Instructions for the task: Repeat every entry below exactly as given.
*** Block opens ***
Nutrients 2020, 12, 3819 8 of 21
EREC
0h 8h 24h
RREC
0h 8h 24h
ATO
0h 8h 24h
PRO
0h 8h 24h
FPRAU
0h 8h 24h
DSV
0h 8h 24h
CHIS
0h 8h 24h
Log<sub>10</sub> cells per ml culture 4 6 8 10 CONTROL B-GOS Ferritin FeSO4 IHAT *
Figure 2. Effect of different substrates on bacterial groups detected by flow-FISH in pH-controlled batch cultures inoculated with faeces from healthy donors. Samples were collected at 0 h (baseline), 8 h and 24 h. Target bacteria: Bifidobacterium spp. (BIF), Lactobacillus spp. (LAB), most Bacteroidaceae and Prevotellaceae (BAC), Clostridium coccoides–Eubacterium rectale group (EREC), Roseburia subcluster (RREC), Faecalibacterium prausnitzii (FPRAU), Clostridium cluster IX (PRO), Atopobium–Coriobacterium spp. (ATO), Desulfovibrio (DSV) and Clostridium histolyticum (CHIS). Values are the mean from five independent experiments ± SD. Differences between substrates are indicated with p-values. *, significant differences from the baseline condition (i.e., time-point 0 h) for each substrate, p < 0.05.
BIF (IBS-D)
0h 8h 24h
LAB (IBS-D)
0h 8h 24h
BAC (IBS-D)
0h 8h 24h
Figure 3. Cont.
*** Block closes ***
Result:
Nutrients 2020, 12, 3819 8 of 21
EREC
0h 8h 24h
RREC
0h 8h 24h
ATO
0h 8h 24h
PRO
0h 8h 24h
FPRAU
0h 8h 24h
DSV
0h 8h 24h
CHIS
0h 8h 24h
Log<sub>10</sub> cells per ml culture 4 6 8 10 CONTROL B-GOS Ferritin FeSO4 IHAT *
Figure 2. Effect of different substrates on bacterial groups detected by flow-FISH in pH-controlled batch cultures inoculated with faeces from healthy donors. Samples were collected at 0 h (baseline), 8 h and 24 h. Target bacteria: Bifidobacterium spp. (BIF), Lactobacillus spp. (LAB), most Bacteroidaceae and Prevotellaceae (BAC), Clostridium coccoides–Eubacterium rectale group (EREC), Roseburia subcluster (RREC), Faecalibacterium prausnitzii (FPRAU), Clostridium cluster IX (PRO), Atopobium–Coriobacterium spp. (ATO), Desulfovibrio (DSV) and Clostridium histolyticum (CHIS). Values are the mean from five independent experiments ± SD. Differences between substrates are indicated with p-values. *, significant differences from the baseline condition (i.e., time-point 0 h) for each substrate, p < 0.05.
BIF (IBS-D)
0h 8h 24h
LAB (IBS-D)
0h 8h 24h
BAC (IBS-D)
0h 8h 24h
Figure 3. Cont.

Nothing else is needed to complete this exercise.